Habitat/Society: Thagar like to lair in derelict ships, asteroid caverns, and debris fields. Bisexual, they meet with others of their kind only to mate, about every dozen years or so. The young are born live and left to fend for themselves (they are the much smaller thagars sometimes found in desolate areas on worlds).
Thagar are unaffected by cold or lack of air. They take in nutrients from atmospheres around them, but need not do so, and will close their intake pores when they suspect poisonous or harmful substances or when expecting attack.
Thagar often cooperate with servant creatures that they can control completely, using these to aid in setting up traps, for defense, as bait, and as a food supply when times are hard.
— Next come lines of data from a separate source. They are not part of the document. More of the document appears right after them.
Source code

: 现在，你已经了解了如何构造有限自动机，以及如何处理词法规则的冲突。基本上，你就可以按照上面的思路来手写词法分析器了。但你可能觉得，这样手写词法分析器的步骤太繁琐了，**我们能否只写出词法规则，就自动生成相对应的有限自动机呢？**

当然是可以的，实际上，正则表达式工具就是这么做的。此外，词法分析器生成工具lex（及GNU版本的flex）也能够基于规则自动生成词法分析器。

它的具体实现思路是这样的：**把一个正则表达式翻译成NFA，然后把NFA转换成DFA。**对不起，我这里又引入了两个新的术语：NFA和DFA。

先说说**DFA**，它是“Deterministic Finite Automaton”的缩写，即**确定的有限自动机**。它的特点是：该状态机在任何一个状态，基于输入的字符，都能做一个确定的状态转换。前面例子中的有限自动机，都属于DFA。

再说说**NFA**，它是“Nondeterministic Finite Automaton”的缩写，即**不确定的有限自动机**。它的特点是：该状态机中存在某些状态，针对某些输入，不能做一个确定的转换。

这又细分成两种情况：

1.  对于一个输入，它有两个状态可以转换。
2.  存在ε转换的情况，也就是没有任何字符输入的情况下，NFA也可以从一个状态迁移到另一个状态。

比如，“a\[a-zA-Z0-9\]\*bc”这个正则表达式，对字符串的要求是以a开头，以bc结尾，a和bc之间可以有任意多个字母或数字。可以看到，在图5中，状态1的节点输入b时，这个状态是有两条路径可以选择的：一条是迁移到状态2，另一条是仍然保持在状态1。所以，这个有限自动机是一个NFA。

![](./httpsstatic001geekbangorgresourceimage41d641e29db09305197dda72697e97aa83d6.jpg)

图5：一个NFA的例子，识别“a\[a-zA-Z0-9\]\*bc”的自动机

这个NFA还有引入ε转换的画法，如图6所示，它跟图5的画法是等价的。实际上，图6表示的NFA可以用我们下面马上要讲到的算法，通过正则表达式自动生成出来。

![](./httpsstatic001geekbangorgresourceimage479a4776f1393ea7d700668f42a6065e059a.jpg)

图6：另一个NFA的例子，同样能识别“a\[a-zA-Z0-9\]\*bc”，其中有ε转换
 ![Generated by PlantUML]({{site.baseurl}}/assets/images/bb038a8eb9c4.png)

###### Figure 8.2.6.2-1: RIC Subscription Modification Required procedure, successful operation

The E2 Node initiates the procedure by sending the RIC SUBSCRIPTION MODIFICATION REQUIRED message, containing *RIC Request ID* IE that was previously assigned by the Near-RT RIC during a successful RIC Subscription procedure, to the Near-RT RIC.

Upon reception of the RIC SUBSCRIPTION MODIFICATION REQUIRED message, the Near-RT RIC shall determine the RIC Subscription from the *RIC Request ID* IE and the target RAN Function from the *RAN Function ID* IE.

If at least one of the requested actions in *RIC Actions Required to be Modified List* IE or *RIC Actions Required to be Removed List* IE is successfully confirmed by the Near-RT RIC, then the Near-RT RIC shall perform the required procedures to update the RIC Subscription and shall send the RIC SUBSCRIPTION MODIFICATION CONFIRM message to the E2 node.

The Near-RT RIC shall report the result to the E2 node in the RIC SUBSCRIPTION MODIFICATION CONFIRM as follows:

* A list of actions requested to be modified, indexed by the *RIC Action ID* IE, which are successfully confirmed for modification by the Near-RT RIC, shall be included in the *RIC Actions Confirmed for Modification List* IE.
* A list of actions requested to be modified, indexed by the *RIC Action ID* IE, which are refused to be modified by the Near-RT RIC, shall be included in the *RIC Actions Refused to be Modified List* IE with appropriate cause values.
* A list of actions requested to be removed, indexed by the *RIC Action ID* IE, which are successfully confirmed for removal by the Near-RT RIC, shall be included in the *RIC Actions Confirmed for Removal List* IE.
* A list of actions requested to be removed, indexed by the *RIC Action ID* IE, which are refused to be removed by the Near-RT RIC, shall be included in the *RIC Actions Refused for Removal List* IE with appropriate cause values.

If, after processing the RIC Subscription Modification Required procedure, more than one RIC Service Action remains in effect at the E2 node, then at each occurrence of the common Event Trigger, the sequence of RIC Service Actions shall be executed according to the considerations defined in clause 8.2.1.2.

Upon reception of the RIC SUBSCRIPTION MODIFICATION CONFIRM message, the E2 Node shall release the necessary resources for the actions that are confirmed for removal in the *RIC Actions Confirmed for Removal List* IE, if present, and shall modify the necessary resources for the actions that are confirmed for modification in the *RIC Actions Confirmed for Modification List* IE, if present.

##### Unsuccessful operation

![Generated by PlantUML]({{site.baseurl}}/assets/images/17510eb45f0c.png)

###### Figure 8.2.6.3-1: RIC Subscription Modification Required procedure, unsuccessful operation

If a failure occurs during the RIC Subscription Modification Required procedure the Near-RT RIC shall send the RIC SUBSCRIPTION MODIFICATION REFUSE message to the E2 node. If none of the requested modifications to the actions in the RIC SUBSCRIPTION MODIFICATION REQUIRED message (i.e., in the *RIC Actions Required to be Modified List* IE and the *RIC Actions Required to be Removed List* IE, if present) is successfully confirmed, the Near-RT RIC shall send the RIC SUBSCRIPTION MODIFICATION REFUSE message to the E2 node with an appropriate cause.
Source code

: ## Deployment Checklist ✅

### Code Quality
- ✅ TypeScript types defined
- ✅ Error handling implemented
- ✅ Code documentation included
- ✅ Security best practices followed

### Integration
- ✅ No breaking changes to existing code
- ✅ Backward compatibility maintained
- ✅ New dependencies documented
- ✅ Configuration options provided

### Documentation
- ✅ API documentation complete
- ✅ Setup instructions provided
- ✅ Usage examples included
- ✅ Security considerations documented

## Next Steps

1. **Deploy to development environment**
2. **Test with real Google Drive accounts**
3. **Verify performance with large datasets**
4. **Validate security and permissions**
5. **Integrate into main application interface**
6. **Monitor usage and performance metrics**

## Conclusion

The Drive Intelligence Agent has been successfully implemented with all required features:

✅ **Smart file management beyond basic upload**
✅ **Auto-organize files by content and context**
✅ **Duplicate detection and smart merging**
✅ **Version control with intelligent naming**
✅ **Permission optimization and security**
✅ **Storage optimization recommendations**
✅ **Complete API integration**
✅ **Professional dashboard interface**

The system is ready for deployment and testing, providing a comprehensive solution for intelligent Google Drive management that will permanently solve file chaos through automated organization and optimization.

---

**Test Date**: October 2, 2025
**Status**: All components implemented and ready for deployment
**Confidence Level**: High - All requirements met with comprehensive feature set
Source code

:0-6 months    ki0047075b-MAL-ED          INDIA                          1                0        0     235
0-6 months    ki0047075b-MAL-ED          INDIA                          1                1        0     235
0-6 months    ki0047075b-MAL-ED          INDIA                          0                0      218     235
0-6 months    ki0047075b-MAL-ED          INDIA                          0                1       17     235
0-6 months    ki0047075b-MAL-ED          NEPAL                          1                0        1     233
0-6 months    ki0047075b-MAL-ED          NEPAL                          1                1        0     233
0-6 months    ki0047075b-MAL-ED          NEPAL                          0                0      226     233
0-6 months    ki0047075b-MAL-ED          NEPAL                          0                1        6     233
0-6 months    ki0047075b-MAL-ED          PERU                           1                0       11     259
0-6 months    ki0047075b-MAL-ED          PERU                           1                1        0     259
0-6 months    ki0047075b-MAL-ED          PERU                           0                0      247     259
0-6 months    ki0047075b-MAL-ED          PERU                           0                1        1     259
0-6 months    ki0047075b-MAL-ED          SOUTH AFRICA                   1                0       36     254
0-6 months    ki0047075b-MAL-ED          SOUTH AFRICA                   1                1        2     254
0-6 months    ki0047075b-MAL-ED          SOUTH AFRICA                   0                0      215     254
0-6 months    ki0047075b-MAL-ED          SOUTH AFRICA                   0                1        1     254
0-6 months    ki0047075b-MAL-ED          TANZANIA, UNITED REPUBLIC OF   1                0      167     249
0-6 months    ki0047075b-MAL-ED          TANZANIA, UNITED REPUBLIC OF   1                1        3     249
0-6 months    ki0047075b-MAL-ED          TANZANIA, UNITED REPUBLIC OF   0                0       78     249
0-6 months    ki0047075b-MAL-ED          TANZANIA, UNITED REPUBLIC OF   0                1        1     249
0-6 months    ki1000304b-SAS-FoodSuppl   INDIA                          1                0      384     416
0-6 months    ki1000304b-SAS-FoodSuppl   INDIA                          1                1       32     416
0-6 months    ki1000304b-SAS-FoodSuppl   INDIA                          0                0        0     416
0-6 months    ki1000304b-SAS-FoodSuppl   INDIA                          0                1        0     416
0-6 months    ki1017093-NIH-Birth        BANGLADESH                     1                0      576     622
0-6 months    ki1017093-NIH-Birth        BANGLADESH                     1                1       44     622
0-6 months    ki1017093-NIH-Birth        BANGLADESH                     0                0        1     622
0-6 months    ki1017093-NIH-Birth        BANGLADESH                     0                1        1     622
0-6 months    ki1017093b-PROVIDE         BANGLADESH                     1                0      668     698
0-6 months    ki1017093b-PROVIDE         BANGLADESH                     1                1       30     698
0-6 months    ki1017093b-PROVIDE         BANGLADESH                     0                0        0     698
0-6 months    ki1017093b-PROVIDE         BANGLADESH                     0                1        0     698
Thagar will eat carrion if they must, but they prefer the flesh of magic-using creatures, particularly beholders. They can go for long periods without food, but seem to have no limits when food is available: one sage reported seeing a thagar on a battlefield eat literally all day and into the night, devouring almost 1,000 men before it became too dark to see-or remain so close.
Ecology: Thagar are one of the few natural predators of beholders, and also control the numbers of other large and powerful creatures that might otherwise rule space. They keep the radiant dragon population low, for instance, by preying on young who have strayed from their elders. Thagar-flesh itself is oily and unpleasant, and eaten by few creatures besides scavvers.
Neogi detest thagar and hunt them on sight-thagar eat umber hulks (another delicacy), depriving neogi of slaves and status.
Thagar float by means of a magical organ which generates the natural ability of levitation (a living thagar cannot be robbed of this ability by dispel magic or other magical attacks). This organ is valued by alchemists and wizards alike for use in spell ink formulae, and in the making of potions and magical items concerned with levitation.